- Reading text -
BEGIN

It needed to be said SO MUCH. Semi-reliable seasons are absolutely critical for plant life of the type always shown in GoT (ie. "Earth normal") to flourish. Hardy plant species could eke out a living by leaving seeds dormant through a decade-long winter, but mature trees would not survive, and the entire trophic web would collapse leading to mass extinctions every time you had an extra long winter as mentioned in the books. Never mind the temperate biome mammals that must hibernate or hoard food and reduce activity over the winter. Bears, squirrels etc., all 100% farked in GoT.

And if A WIZARD DID IT then it's so much worse because the extant species would have had no chance to evolve over millennia to tolerate the unpredictability.

In conclusion, A WIZARD DID NOT DO IT and this plot device can only be explained by nobody involved giving a fark about biomes or trophic webs or precession or elliptical orbits or whats-his-name's cycles.
 
2012-05-01 09:14:30 AM
FreetardoRivera: it is magic you idiot

this.

My first thought was "duh, the answer is magic!"

Dr J Zoidberg: meanmutton: GAT_00: I'm not familiar with the series, but assuming the article is right, seasons are not predictable, that says a ridiculously complicated Milankovitch cycle, combined with probably eccentricity and tilt. That should have long term predictable cycles though, say a 20-30 year pattern or something.

You need to watch the series. It's super awesome. Political intrigue, gratuitous violence, incredible acting, gratuitous nudity, spectacular writing, graphic violence, wonderful cinematography, graphic nudity, brilliant directing, and -- did I mention -- violence and nudity, both of which are in abundance.

Except this last episode. I was beginning to wonder if turned on the wrong show.

/Bronn is quickly becoming one of my favorite characters in the show


I think every season is going to have one episode where there's not much crazy sexyviolence. They need at least one episode that the child actors can do a commentary on for the DVD/BluRay, and all kinds of people would flip their shiat if the kids were on record commenting on Mellisandre's rack.
 
2012-05-01 09:16:59 AM
Diogenes Teufelsdrockh:
/Martin would've put a 14 year old girl getting sexed up by an old man in the intro had he made it.
//Dude should have a seat over there for his creepy obsession with girls of that age.


In all fairness, in a medieval setting 14 is well into pedobear too-old territory.

/Juliet (of Romeo et Juliet) was 13 or 14?
 
2012-05-01 09:17:37 AM
No Such Agency: Diogenes Teufelsdrockh:
/Martin would've put a 14 year old girl getting sexed up by an old man in the intro had he made it.
//Dude should have a seat over there for his creepy obsession with girls of that age.

To be fair... welcome to the Middle Ages. 14-year-old girls were constantly being "sexed up" by old guys, I mean just look at Afghanistan now where an 14-year-old girl who isn't yet the 4th wife of some wizened geriatric is considered a veritable spinster.

jso2897:
The problem with the scientific explanation is that it leaves something unexplained - how there are complex life forms on a planet with no regular or predictable seasons. In a fully mundane world like that, there would be few things more evolved than flatworms.

It needed to be said SO MUCH. Semi-reliable seasons are absolutely critical for plant life of the type always shown in GoT (ie. "Earth normal") to flourish. Hardy plant species could eke out a living by leaving seeds dormant through a decade-long winter, but mature trees would not survive, and the entire trophic web would collapse leading to mass extinctions every time you had an extra long winter as mentioned in the books. Never mind the temperate biome mammals that must hibernate or hoard food and reduce activity over the winter. Bears, squirrels etc., all 100% farked in GoT.

END

- Raw data -
BEGIN

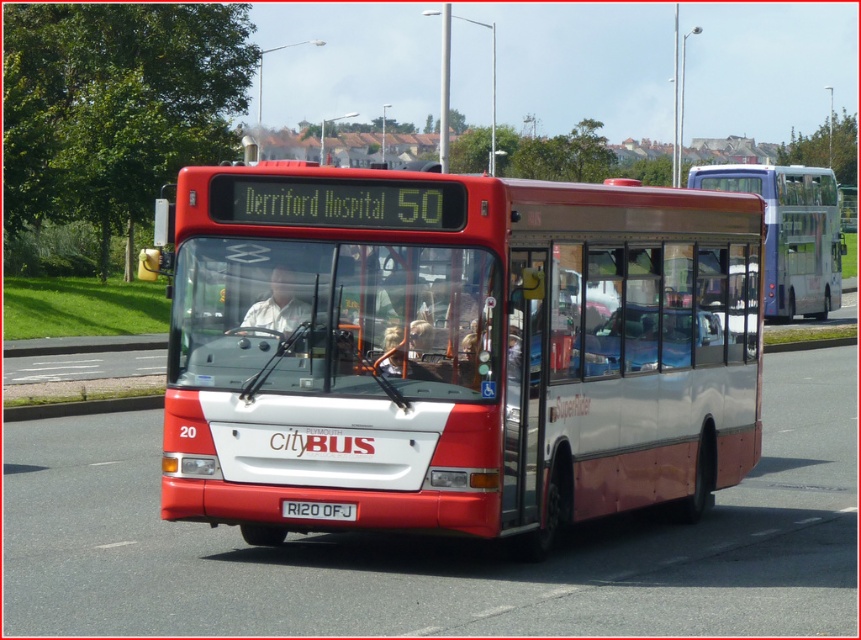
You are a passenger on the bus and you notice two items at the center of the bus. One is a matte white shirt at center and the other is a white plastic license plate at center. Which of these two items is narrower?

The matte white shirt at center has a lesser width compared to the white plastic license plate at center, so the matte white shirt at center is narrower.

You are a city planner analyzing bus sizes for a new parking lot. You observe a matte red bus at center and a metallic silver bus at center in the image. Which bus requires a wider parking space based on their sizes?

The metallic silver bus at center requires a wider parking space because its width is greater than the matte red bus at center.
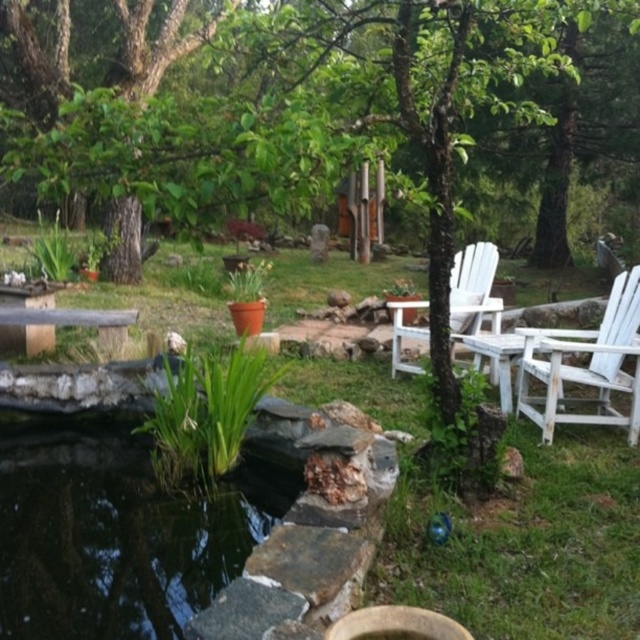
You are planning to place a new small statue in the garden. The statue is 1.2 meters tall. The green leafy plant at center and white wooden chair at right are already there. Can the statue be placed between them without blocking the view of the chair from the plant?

END

- Goal of the exercise -
Can you reproduce the Game of Thrones seasons thread word for word, starting at "Dr J Zoidberg: meanmutton: GAT_00: I'm" and ending at "are in abundance."? The listing has nothing to do with the Game of Thrones seasons thread.

- Solution to this problem -
Dr J Zoidberg: meanmutton: GAT_00: I'm not familiar with the series, but assuming the article is right, seasons are not predictable, that says a ridiculously complicated Milankovitch cycle, combined with probably eccentricity and tilt. That should have long term predictable cycles though, say a 20-30 year pattern or something.

You need to watch the series. It's super awesome. Political intrigue, gratuitous violence, incredible acting, gratuitous nudity, spectacular writing, graphic violence, wonderful cinematography, graphic nudity, brilliant directing, and -- did I mention -- violence and nudity, both of which are in abundance.